Gold’s secular bull market, which began at the 2000 bear market low, is still alive and well 25 years later, forming a new all-time high.

Let’s now look at several long-term quarterly charts, which really paint how bullish gold is and has been since the secular bull market began at the 2000 low. What I did on this quarterly bar chart was put a thin black rectangle around the late 1990s/2000 base, which shows time and price, and added it to the multi-year 2016 H&S consolidation pattern. My reasoning was that if that big base, which formed at the 2000 low, was almost identical in time and price to the 2016 H&S consolidation pattern, then gold should have enough energy to launch a similar 11-year bull market. As you can see, that scenario has been playing out beautifully since the right shoulder low.

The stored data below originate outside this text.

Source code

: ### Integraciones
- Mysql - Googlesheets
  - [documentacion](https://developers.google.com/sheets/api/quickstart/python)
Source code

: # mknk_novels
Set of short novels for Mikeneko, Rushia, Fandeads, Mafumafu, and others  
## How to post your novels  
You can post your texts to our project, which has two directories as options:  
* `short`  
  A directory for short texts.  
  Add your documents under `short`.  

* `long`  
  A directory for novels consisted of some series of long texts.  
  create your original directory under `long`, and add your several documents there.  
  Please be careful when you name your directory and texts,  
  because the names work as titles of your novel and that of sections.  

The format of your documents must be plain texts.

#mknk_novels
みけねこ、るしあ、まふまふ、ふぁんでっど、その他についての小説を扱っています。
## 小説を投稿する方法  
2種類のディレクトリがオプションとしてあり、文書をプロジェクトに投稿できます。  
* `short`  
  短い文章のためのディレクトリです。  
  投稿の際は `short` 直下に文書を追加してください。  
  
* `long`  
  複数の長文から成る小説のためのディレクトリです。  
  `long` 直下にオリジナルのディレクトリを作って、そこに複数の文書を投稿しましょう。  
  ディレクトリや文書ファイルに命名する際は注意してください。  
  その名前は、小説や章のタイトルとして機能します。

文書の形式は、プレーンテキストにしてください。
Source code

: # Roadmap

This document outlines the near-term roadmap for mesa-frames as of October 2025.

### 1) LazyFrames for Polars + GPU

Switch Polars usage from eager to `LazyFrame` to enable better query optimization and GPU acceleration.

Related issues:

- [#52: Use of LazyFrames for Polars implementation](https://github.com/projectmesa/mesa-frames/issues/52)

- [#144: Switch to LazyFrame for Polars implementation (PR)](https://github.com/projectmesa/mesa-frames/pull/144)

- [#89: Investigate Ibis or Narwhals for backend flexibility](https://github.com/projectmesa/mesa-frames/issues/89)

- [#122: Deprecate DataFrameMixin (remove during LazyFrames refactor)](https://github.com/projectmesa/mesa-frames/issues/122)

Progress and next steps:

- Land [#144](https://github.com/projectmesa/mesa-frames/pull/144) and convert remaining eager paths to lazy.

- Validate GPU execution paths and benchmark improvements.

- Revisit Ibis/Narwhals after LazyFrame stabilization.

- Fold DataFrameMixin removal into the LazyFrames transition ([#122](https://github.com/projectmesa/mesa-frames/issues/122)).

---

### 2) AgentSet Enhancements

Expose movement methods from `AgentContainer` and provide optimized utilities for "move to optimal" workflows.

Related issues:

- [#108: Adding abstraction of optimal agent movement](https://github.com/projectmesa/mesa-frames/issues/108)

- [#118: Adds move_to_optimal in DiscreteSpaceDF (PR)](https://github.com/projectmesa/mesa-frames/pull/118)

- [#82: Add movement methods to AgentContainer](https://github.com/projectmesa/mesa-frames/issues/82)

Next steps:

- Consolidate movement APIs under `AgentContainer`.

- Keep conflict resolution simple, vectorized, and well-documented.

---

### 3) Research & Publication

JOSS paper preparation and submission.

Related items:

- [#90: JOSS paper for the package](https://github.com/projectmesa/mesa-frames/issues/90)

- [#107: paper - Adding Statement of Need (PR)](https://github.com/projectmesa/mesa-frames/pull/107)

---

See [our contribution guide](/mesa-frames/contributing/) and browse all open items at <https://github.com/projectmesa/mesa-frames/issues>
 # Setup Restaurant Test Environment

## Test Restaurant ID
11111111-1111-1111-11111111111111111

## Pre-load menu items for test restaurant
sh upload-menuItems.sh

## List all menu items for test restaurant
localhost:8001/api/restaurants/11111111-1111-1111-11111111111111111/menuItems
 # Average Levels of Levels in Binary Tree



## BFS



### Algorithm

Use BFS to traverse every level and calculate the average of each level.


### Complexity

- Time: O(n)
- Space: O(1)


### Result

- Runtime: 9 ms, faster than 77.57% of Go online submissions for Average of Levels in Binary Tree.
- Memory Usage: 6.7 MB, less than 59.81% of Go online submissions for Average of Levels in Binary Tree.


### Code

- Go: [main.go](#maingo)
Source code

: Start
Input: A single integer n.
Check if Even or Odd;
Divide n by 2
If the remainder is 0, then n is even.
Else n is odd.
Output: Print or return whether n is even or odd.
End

At the end of December 2024, gold showed a very small decline, as shown on this quarterly line chart. For the month of January, you can see that gold began moving higher once again in a nice, smooth quarterly line chart rally. If you compare the current rally out of the expanding triangle—because this is a quarterly line chart and not a bar chart—you can see that this is the strongest, most vertical rally gold has experienced since the secular bull market began in 2000. Outside of the rally that led to the top in 1980, you are witnessing the second-strongest rally in the history of gold.

To really put gold’s bull market into perspective, below is a 50-year quarterly bar chart, which shows the 1980 high and the 20-year bear market that followed, ending at the 2000 low. That 20-year bear market formed a massive bullish falling wedge, which led to the current secular bull market that ran from the 2000 low to the 2011 high. From the 2011 high, gold went on to form the bullish rising wedge, which I’ve been calling a halfway pattern.

The long black arrows measures time and price, and so far, the angle of the 2000 to 2011 bull market is the same as the current rally phase, beginning at the blue arrow low. The current rally phase is actually a bit stronger than the 2000 to 2011 rally, as the current price action is sitting on top of the long black arrow. What are the odds that gold will top out at $12,100 in 2033? Only time will tell.

Let’s finish up by looking at several charts for silver, which is beginning to find some traction. Silver is set up just a bit differently than the rest of the PM complex. Since its 2020 high, silver has formed two very distinctive consolidation patterns. This weekly chart shows a very symmetrical H&S consolidation pattern, which has a minimum price objective up to the $40 area.

This long-term monthly chart shows silver’s secular bull market uptrend channel, which actually started about two years later than gold and the PM stocks indexes. Looking at the right side of the chart, you can see the dominant chart pattern we looked at earlier, which is the 2020 bullish expanding falling wedge. Note how close silver is trading to its previous high, made about 4 months ago. If that high is taken out, you would have to go back over ten years to see silver trade that high again.

I would like to show you two more very large consolidation patterns that are strongly suggesting that the PM complex will have many years to go in its secular bull market, which began in 2000.

This next chart is a combo chart, which has silver on top and gold below. I realize how hard it will be for many of you to grasp the significance of these 2011 H&S consolidation patterns, but we’ve been following these two H&S patterns since their right shoulder low.

As we know, gold has been much stronger than the rest of the PM complex, as shown by the up-sloping neckline vs. silver’s down-sloping neckline. Gold has been trading in new all-time high territory since breaking out from its neckline, vs. silver, which is only halfway to its all-time high at $50.

What is interesting about these two very similar 2011 H&S patterns, with different sloping necklines, is that they both broke out above their respective necklines at about the same time, which I find pretty amazing.